Exercise details:
Set down the final part of the listing, which starts at the line containing "or shrink wrap" and runs to the last line, exactly and completely.

Data for this exercise:
·····
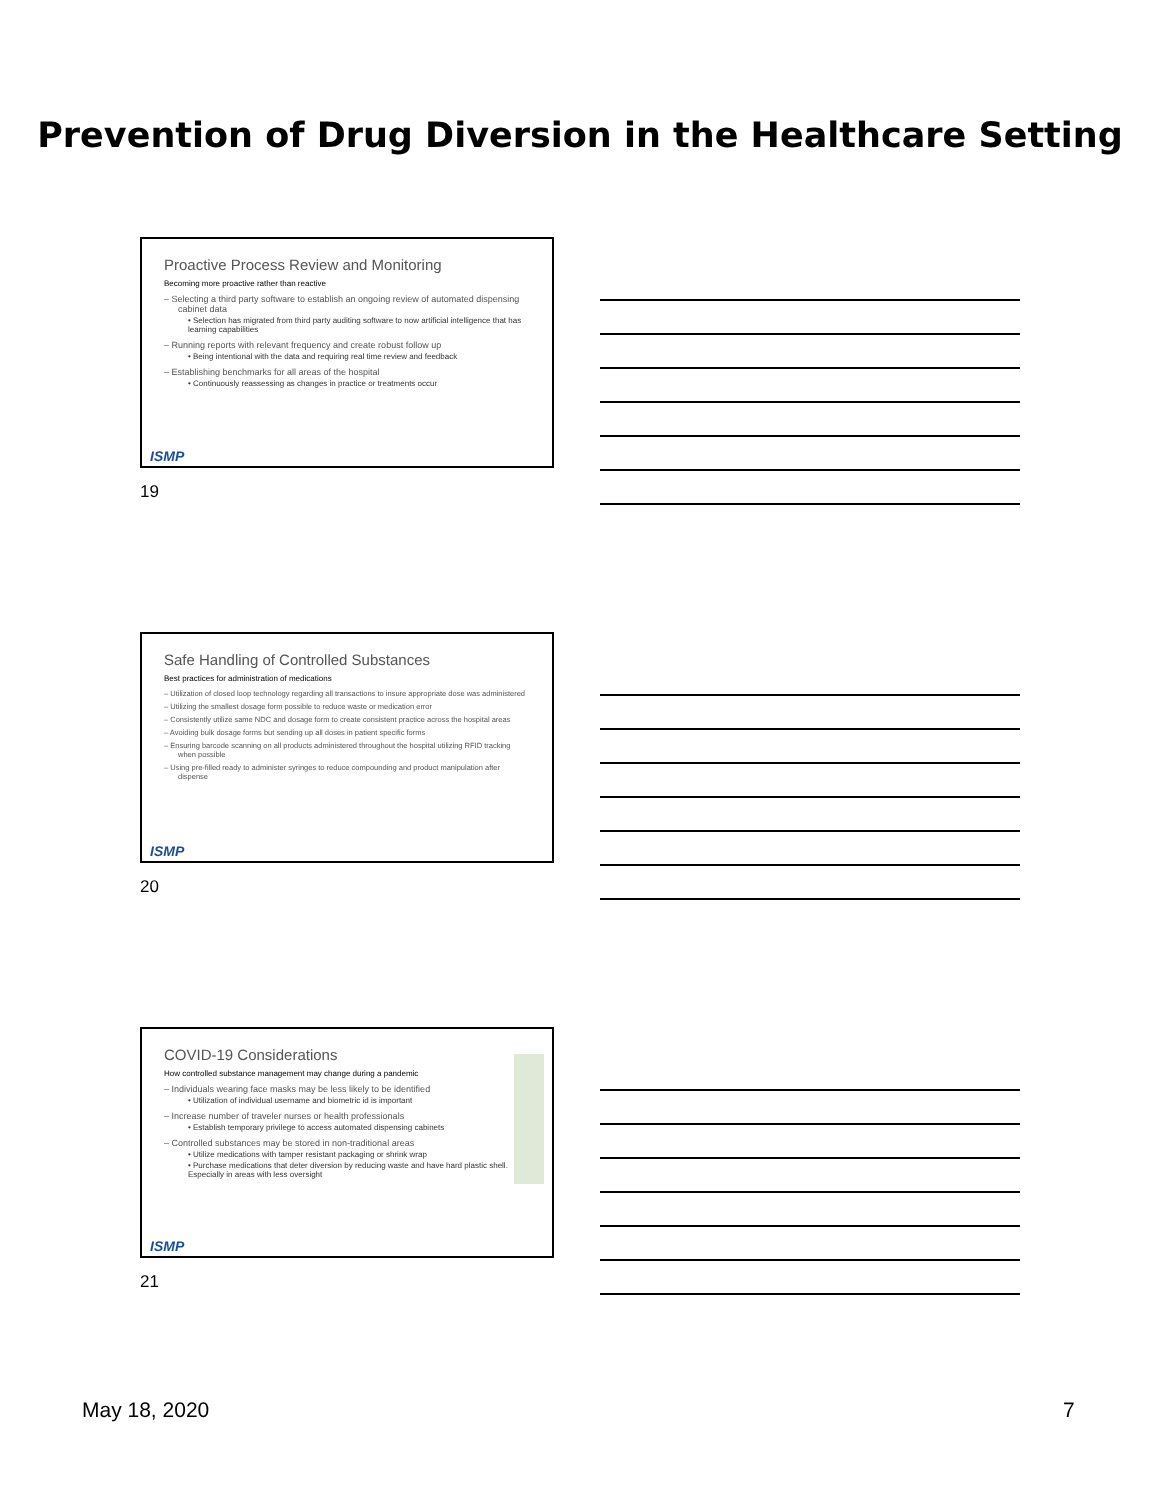Prevention of Drug Diversion in the Healthcare Setting
Proactive Process Review and Monitoring
Becoming more proactive rather than reactive
– Selecting a third party software to establish an ongoing review of automated dispensing cabinet data
• Selection has migrated from third party auditing software to now artificial intelligence that has learning capabilities
– Running reports with relevant frequency and create robust follow up
• Being intentional with the data and requiring real time review and feedback
– Establishing benchmarks for all areas of the hospital
• Continuously reassessing as changes in practice or treatments occur
ISMP
19
Safe Handling of Controlled Substances
Best practices for administration of medications
– Utilization of closed loop technology regarding all transactions to insure appropriate dose was administered
– Utilizing the smallest dosage form possible to reduce waste or medication error
– Consistently utilize same NDC and dosage form to create consistent practice across the hospital areas
– Avoiding bulk dosage forms but sending up all doses in patient specific forms
– Ensuring barcode scanning on all products administered throughout the hospital utilizing RFID tracking when possible
– Using pre-filled ready to administer syringes to reduce compounding and product manipulation after dispense
ISMP
20
COVID-19 Considerations
How controlled substance management may change during a pandemic
– Individuals wearing face masks may be less likely to be identified
• Utilization of individual username and biometric id is important
– Increase number of traveler nurses or health professionals
• Establish temporary privilege to access automated dispensing cabinets
– Controlled substances may be stored in non-traditional areas
• Utilize medications with tamper resistant packaging or shrink wrap
• Purchase medications that deter diversion by reducing waste and have hard plastic shell. Especially in areas with less oversight
ISMP
21
May 18, 2020 7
·····
Written answer:
• Utilize medications with tamper resistant packaging or shrink wrap
• Purchase medications that deter diversion by reducing waste and have hard plastic shell. Especially in areas with less oversight
ISMP
21
May 18, 2020 7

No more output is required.